◆ TEXT SECTION:
+++
Bruce was 135lbs! Nuff said.......

MJ

----------


## radar1234

> Bruce was 135lbs! Nuff said.......
> 
> MJ


lol well said

----------


## yannick32

Forum magic once again, i dont have to pay for a comedic relief i got everything here.

Wandy got is way with ground and pounders, he even kicked one on the nose when he was going for a takedown.

You cant get into MMA today with only one art, it makes no sense at all for a kung fu, karate or tkd guy to go in there with an MMA fighter.

Even Royce Gracie add to get into striking, people where starting to figure him out.

For MMA you gotta study wrestling, boxing and muay thai with some bjj, without that you dont really stand a chance.

Fact of fiction Bruce Lee during the shooting of Game of death got beat by the Akido guy during a friendly sparring session.

----------


## Gorgoroth_

Conventional martial artist are at a clear disadvantage when they're put into something like Pride of UFC. They cannot strike the balls , they cannot gouge the eyes or execute any manuver that is going to permantely injure or kill someone - and thats the whole concept behide martial arts.

----------


## Squatman51

bruce was the man in his day

----------


## simm

i agree and disagree! The fighters of today and yesterday are at a disadvantage when it comes to gouging/biting and groin shots..especially in the most real of all arenas,THE STREET! The other side to it is that these fighters train for sport just like football etc...Nobody has to train for biting/gouging etc..That just kicks in naturally..It is human instinct!! Bruce lees philosophy was not so special,he just put things into long jumbled up sentences etc. So he sounded more intelligent and philisophical..!! Good athletic traditional martial artist though... Not enough power and knowledge to compete with todays mma fighters though..IMO..
+++
◆ INSTRUCTION 1:
Answer these questions about the forum thread:
(a) What weight does the first post give for Bruce?
(b) Which disciplines does yannick32 say you have to study for MMA?
(c) According to Gorgoroth_, what is the whole concept behind martial arts?
◆ INSTRUCTION 2:
Rewrite the forum thread from "Forum magic once" to "for a takedown.", swapping "takedown" for "clinch".
◆ INSTRUCTION 3:
Carry on the forum thread about Bruce Lee and MMA fighters, starting after its final post.

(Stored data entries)
+++
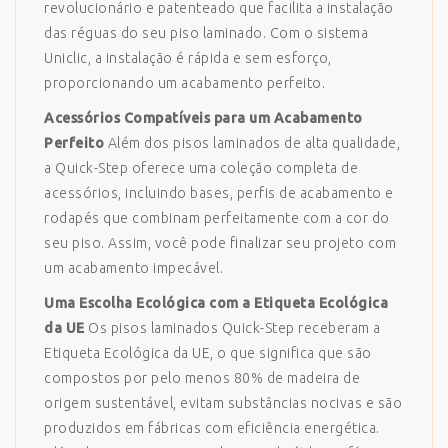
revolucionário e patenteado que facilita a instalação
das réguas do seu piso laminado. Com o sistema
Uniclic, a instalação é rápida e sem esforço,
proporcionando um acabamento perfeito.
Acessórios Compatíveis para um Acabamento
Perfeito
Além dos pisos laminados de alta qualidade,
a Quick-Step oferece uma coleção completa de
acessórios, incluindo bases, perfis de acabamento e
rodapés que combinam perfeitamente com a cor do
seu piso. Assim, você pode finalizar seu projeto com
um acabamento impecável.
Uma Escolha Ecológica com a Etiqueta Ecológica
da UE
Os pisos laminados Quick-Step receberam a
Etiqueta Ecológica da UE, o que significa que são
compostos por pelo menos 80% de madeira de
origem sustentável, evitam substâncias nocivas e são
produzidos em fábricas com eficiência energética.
+++
◆ TASK RESPONSE 1:
(a) 135 lbs.
(b) Wrestling, boxing, and muay thai, with some bjj.
(c) Executing maneuvers that are going to permanently injure or kill someone.

◆ TASK RESPONSE 2:
Forum magic once again, i dont have to pay for a comedic relief i got everything here.

Wandy got is way with ground and pounders, he even kicked one on the nose when he was going for a clinch.

◆ TASK RESPONSE 3:
----------


## Alfamale

[QUOTE=Monkeytown]Your problem is that you have seen too many kung fu movies and not enough of Lee's training or demonstration videos. Comparing him to fighters of today is stupid anyway, I don't know why anyone does it. That's like trying to compare Jack Johnson to Mike Tyson. They were in two different eras and its like comaring apples to oranges. Sounds like you have never studied JKD either so you are speaking of something you know nothing about. Just because a JKD guy has not been a so-called top fighter does not make the system inferior to something like BJJ or Muay Thai. I can tell you that on the street I would rather have JKD techniques than the other two (if I could only have one style). Of course the best fighter is a rounded fighter and I would include ground fighting as a must. There are many JKD techniques that have no place in the ring but are VERY effective on the street. If you investigate a little more you will find out that they include eye jabs and gouges, low kicks to the knee and groin and stop kicking. A little education goes a long way.

Yea right im that kind of guy that like old kung-fu movies  :1laugh:  
The reason why i wrote this tread was beacause im tired of people even compared Bruce whit todays topfighter, that is ignorant. 
And i wasent talking streetfight i was talking comtetition.
When i was younger i was streetfighting alot(which i regret today) and on the street there is no rules you use any means nececary to knock your opponant out. Ive probaly was in 70-80 streetfights and i promise you ive done it all eye jab,butthead and even kick to the groin but i dont concider that as a technique of any martial art that is pure instinct.
In the ring its totaly different, sportmanship and respect for you opponant is something that is fundamental. 
By the way ive seen Jet kune do classes and i dont think it is a bad martial art but competition wise its not good ive been competing against JKD guys whit sanshou rules and they fight very ortodox and ineffective.

----------


## yannick32

So if i get into a street fight does that mean i can bring a carrot and pock the guy with it since everything goes????? nah thats a joke but its too funny

----------


## Alfamale

> So if i get into a street fight does that mean i can bring a carrot and pock the guy with it since everything goes????? nah thats a joke but its too funny


You dosent seem to smart Yannick...what dosent you understand?
By the way ive seen couple of your treads and you seemss to be a real moron...The one that qualify as the most stupid is the one that you want advise of how to beat a taller skinny guy....Thats humor.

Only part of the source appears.